§ **Work required**
The answer must consist of every line in the records below that contains the string "Fully".

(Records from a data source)
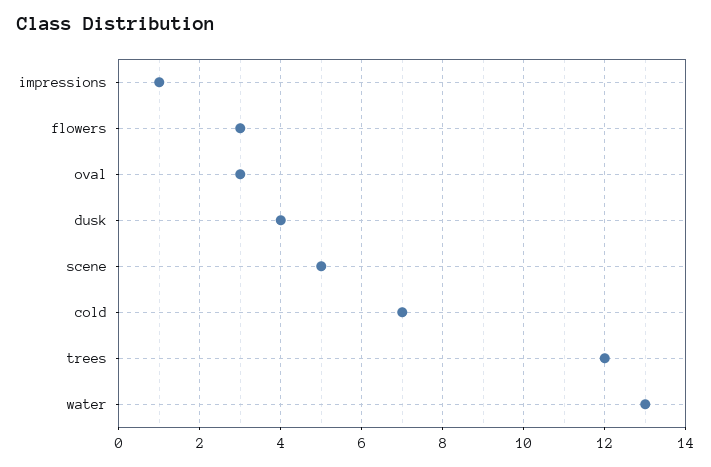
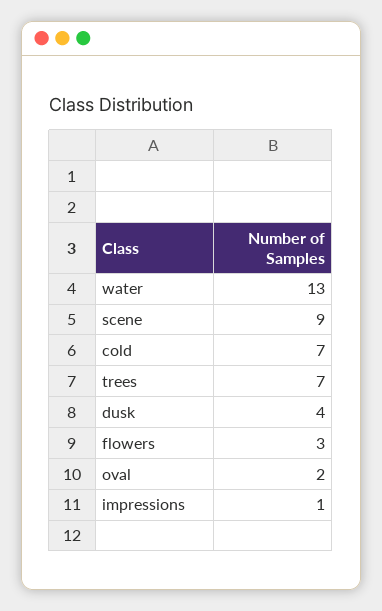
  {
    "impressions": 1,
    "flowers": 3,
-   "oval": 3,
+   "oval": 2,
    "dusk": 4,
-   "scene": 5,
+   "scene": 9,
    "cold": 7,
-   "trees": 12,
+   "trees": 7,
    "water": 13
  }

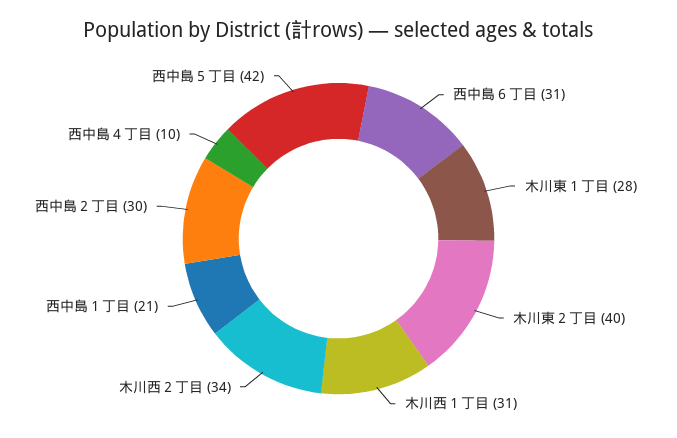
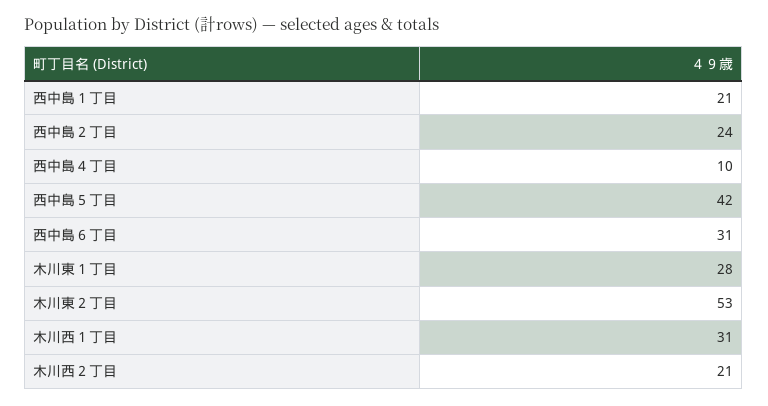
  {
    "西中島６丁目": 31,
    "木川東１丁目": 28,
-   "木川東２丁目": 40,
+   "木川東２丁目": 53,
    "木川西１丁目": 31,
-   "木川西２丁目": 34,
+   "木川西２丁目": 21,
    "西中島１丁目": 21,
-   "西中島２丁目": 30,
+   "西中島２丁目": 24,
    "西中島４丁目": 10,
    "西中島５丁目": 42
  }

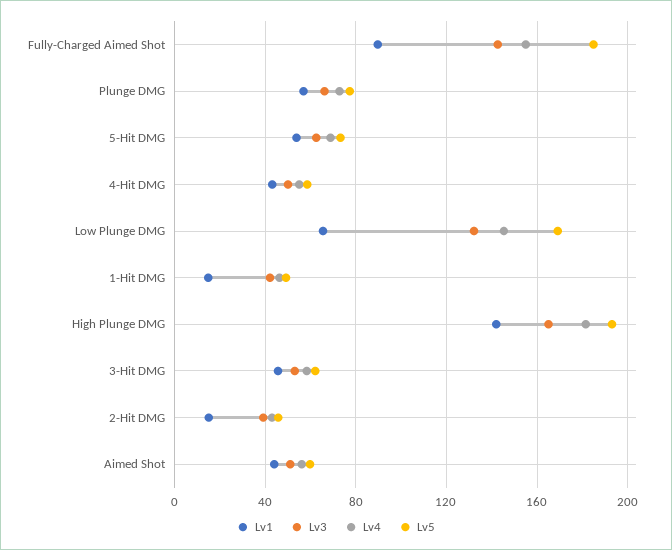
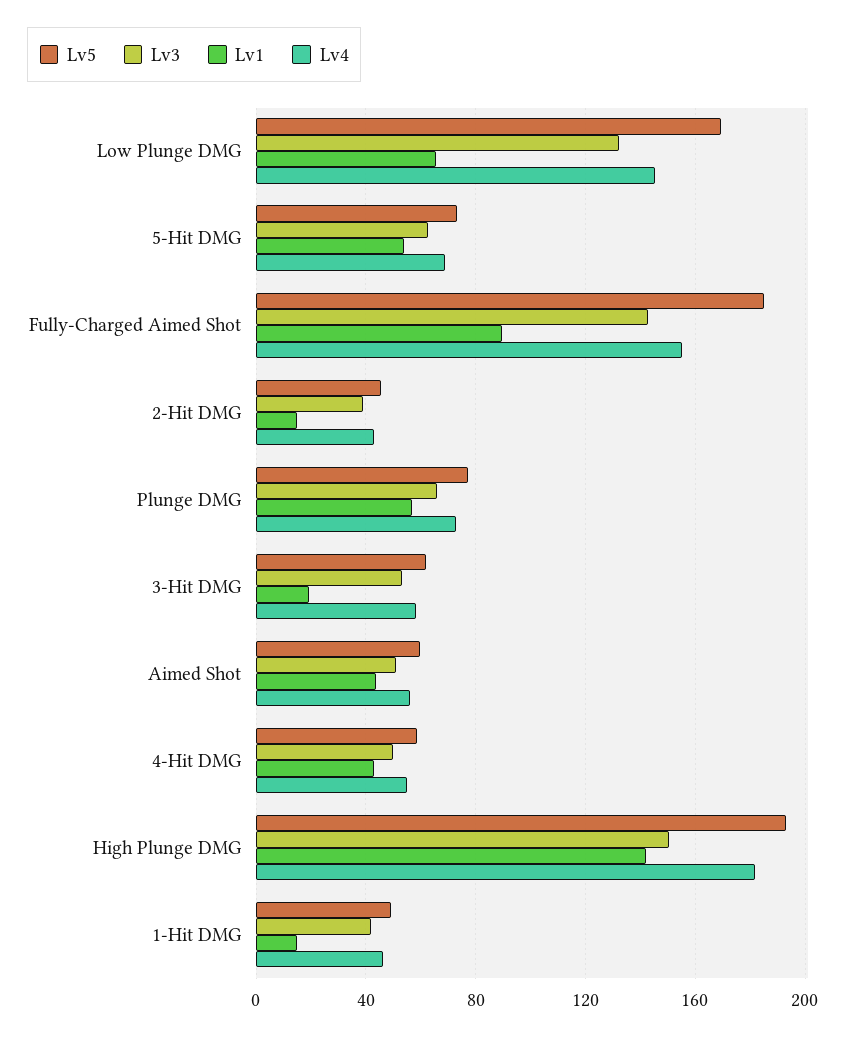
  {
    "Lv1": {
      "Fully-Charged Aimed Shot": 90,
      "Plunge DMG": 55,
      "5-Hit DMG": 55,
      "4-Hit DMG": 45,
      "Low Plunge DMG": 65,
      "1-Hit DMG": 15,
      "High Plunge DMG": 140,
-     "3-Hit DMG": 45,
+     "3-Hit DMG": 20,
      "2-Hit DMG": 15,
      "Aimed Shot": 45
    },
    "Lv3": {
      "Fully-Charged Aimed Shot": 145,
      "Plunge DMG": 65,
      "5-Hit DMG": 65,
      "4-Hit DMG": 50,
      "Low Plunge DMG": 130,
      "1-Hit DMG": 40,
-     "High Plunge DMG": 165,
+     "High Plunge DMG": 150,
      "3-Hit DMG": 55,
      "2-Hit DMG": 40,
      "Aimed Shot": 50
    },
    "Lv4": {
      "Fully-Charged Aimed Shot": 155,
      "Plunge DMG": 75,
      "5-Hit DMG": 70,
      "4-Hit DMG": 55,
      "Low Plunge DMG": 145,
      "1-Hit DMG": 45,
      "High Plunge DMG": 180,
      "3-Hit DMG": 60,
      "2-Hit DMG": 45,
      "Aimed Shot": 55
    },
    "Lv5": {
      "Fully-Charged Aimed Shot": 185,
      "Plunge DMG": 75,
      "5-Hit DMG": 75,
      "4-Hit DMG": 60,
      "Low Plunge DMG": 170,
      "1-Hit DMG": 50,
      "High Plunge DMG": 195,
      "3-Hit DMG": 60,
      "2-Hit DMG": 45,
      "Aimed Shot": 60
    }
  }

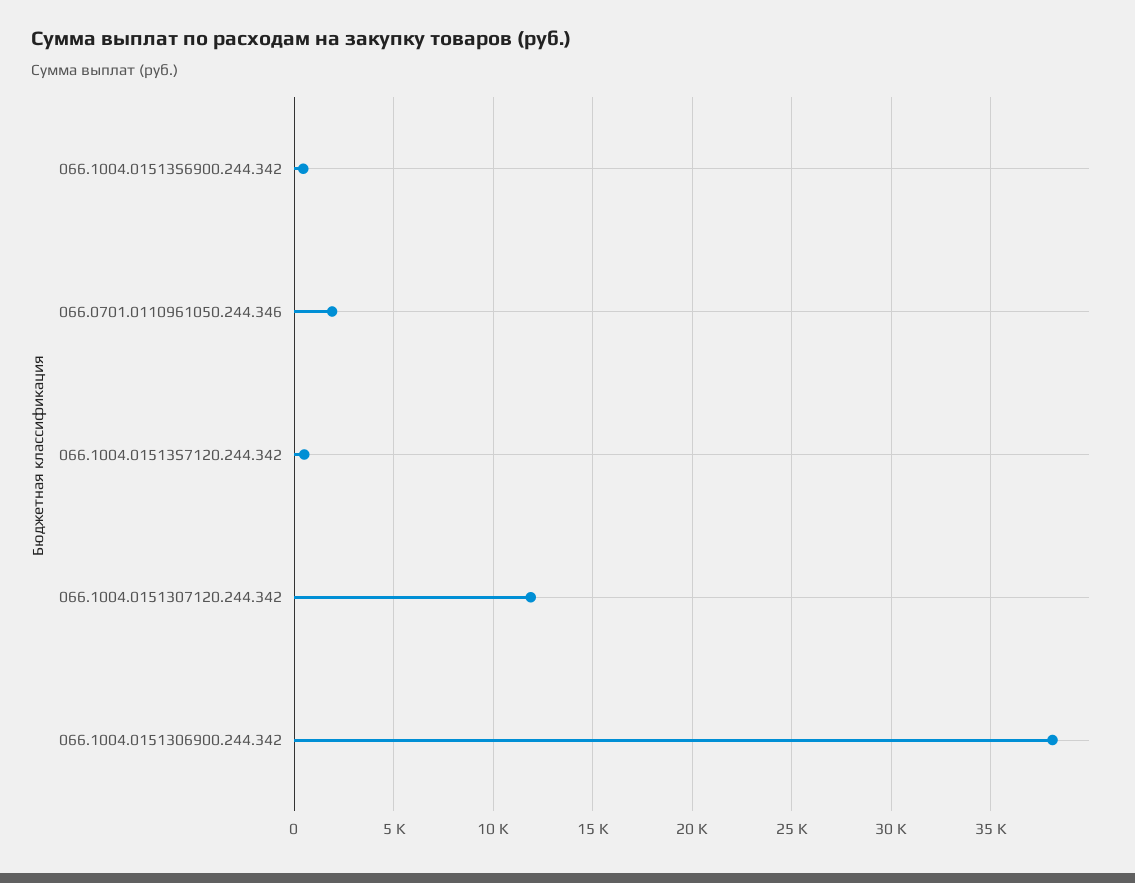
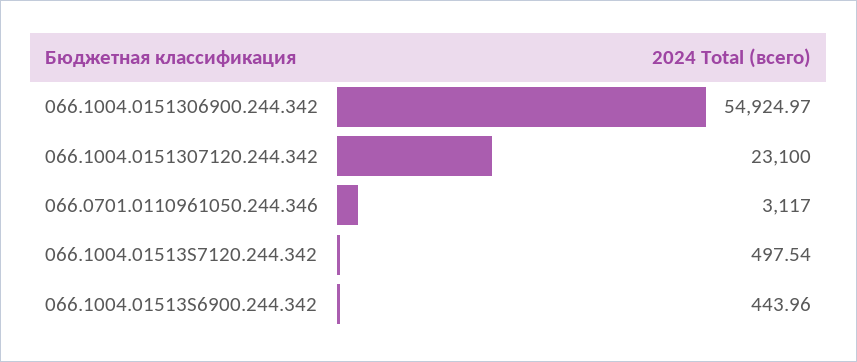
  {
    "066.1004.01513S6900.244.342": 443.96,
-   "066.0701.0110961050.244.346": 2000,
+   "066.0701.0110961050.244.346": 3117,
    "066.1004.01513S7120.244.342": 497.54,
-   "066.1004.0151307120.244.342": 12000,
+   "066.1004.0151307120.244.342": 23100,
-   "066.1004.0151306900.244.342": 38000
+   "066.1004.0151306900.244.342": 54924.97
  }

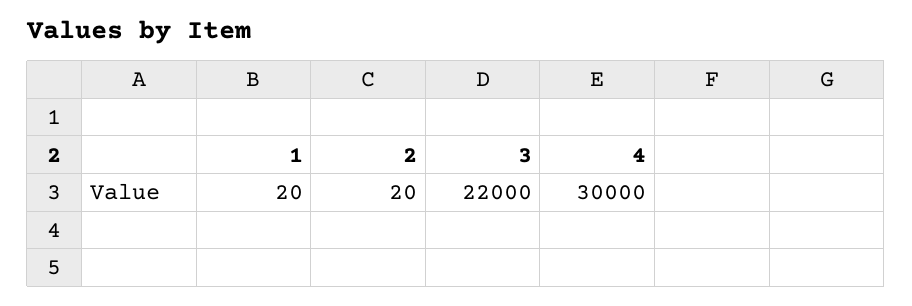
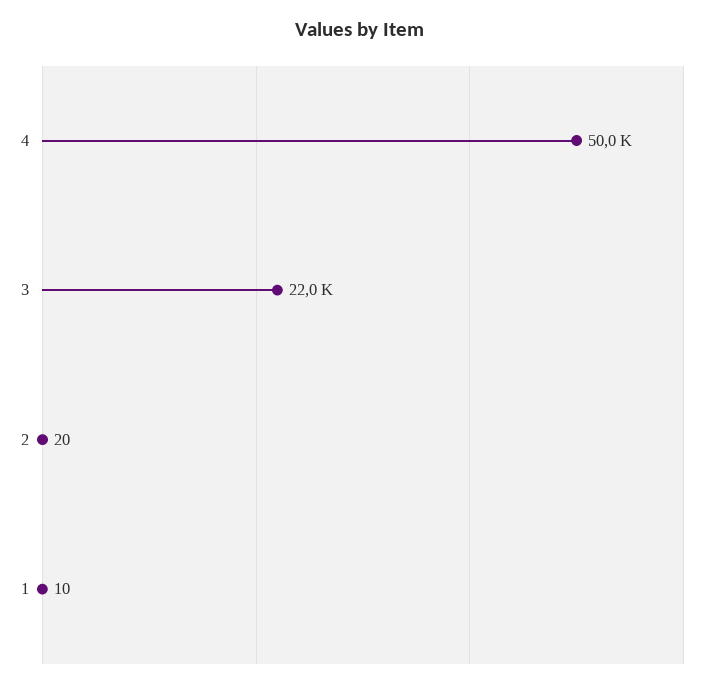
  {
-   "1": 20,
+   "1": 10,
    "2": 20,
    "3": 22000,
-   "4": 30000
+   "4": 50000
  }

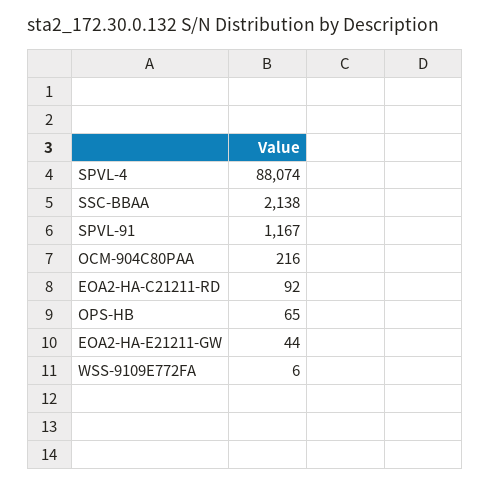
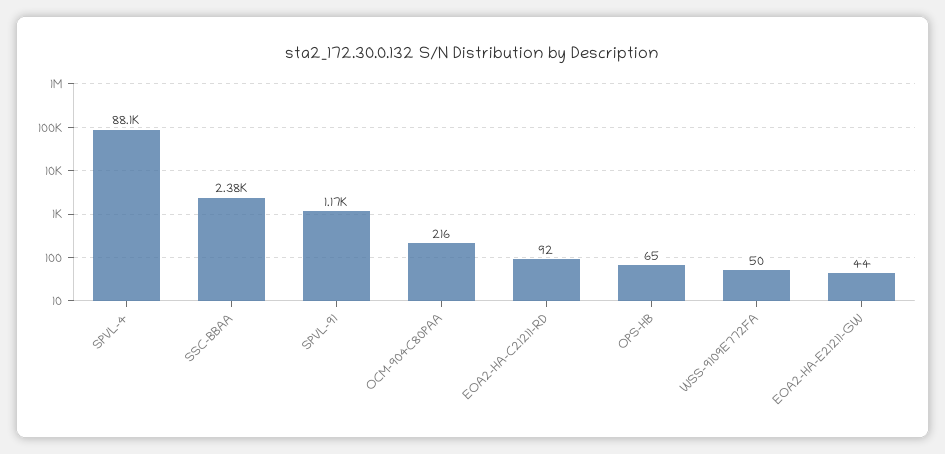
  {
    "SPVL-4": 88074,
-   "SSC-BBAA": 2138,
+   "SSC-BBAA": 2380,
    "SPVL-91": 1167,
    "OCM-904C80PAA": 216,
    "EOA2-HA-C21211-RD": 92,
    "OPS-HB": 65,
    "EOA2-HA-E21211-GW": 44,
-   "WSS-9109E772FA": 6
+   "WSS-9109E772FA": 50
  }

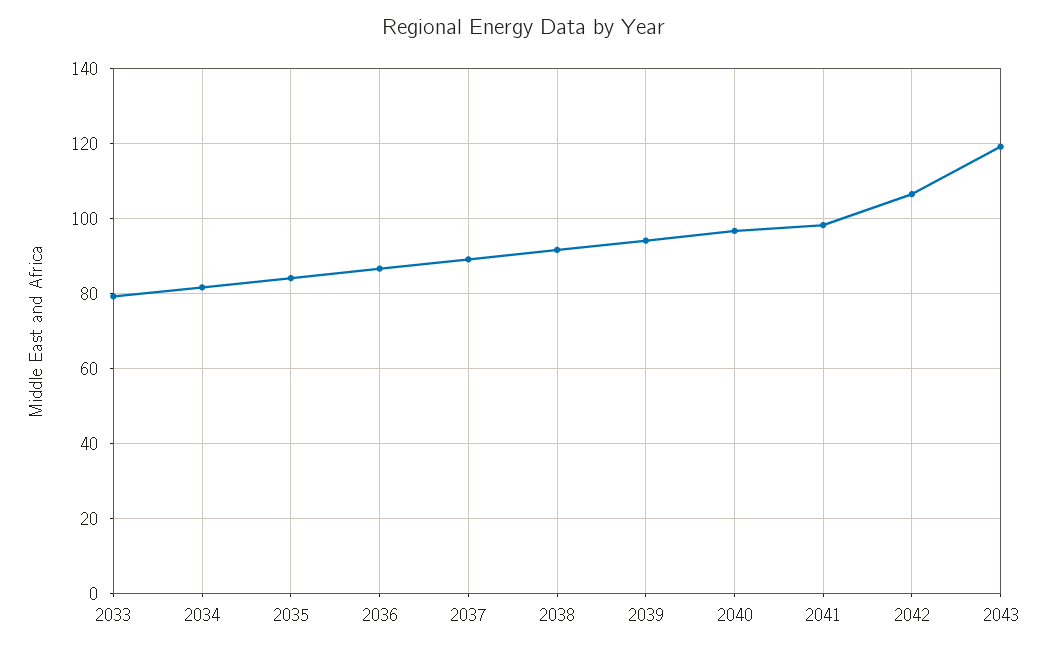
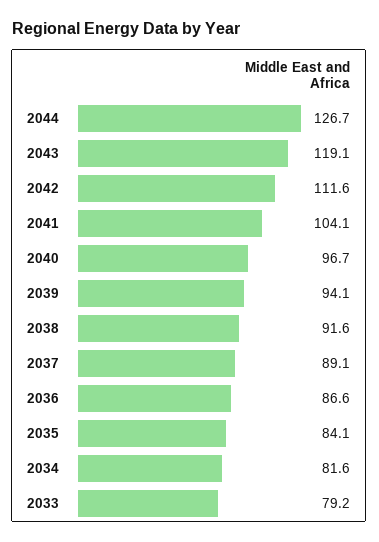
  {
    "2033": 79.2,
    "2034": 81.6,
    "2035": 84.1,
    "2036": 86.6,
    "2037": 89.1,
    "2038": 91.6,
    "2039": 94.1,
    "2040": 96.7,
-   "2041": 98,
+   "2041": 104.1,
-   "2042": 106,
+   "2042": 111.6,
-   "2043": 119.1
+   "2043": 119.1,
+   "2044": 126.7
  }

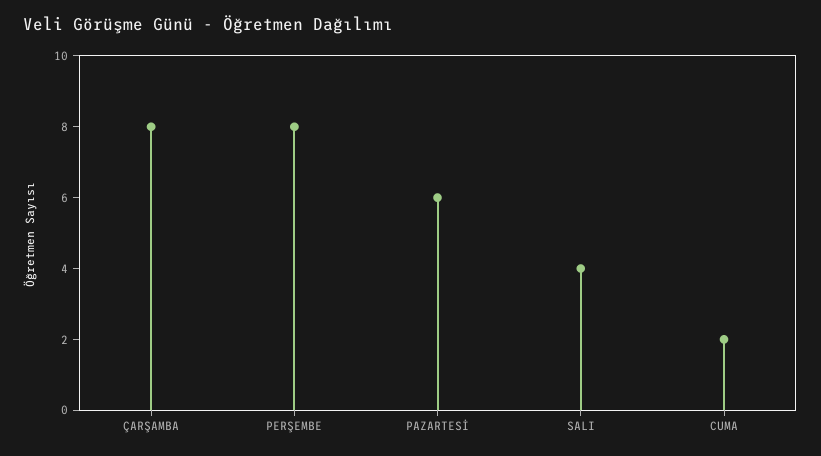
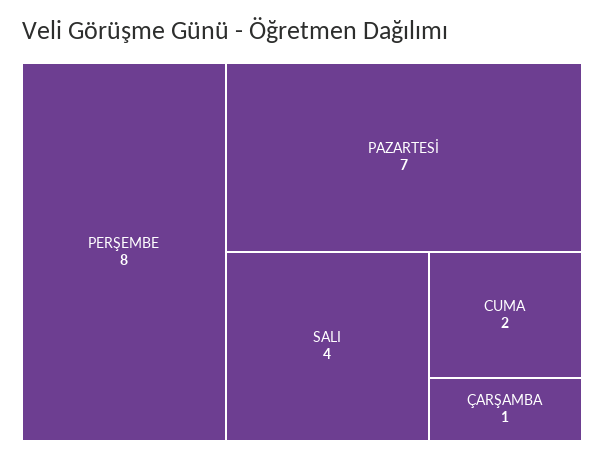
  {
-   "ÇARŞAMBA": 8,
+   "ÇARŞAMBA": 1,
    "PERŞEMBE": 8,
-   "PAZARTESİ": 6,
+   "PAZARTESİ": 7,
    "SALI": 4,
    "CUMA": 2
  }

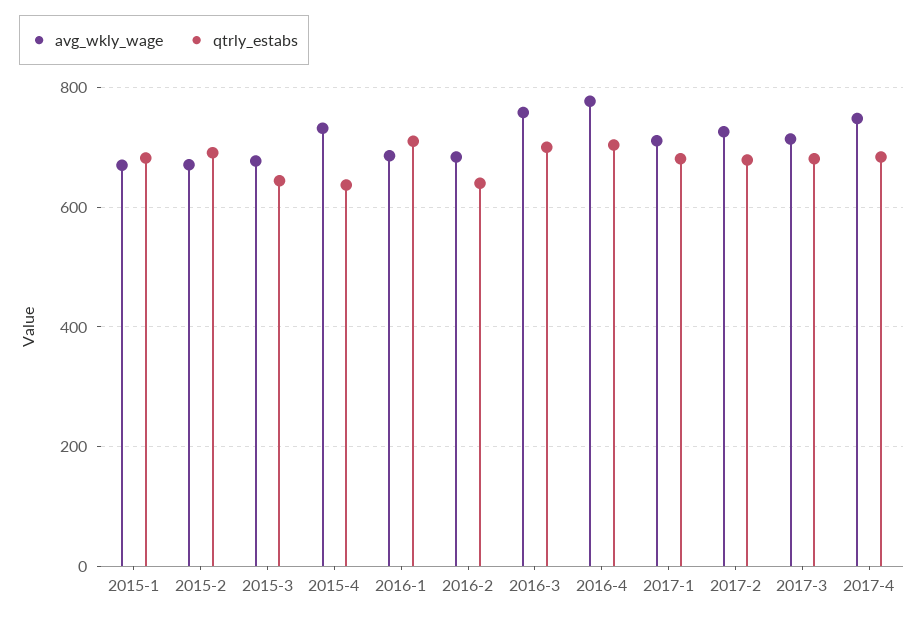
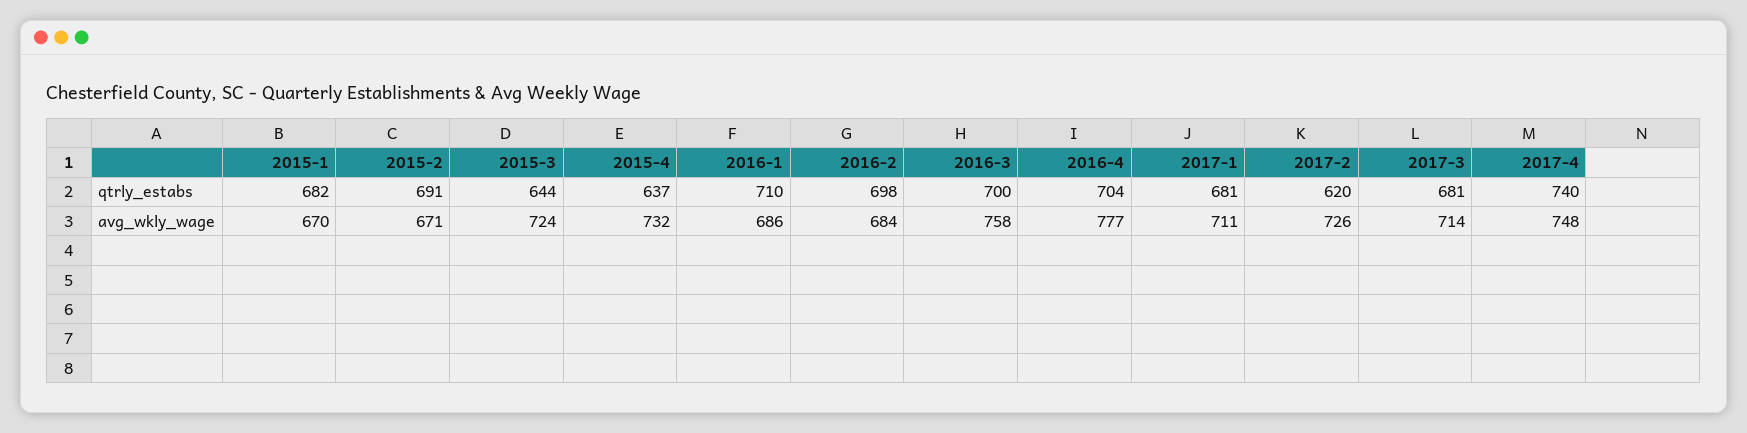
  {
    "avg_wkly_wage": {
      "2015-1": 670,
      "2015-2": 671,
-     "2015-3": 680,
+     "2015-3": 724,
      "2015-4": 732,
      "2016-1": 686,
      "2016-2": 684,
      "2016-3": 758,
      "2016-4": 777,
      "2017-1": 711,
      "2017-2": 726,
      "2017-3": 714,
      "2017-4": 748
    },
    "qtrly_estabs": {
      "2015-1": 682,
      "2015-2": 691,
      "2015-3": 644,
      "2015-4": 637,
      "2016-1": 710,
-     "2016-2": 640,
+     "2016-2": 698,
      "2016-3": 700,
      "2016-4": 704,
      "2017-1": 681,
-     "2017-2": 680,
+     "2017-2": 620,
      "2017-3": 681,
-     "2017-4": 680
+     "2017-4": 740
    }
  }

§ **Result of this task**
      "Fully-Charged Aimed Shot": 90,
      "Fully-Charged Aimed Shot": 145,
      "Fully-Charged Aimed Shot": 155,
      "Fully-Charged Aimed Shot": 185,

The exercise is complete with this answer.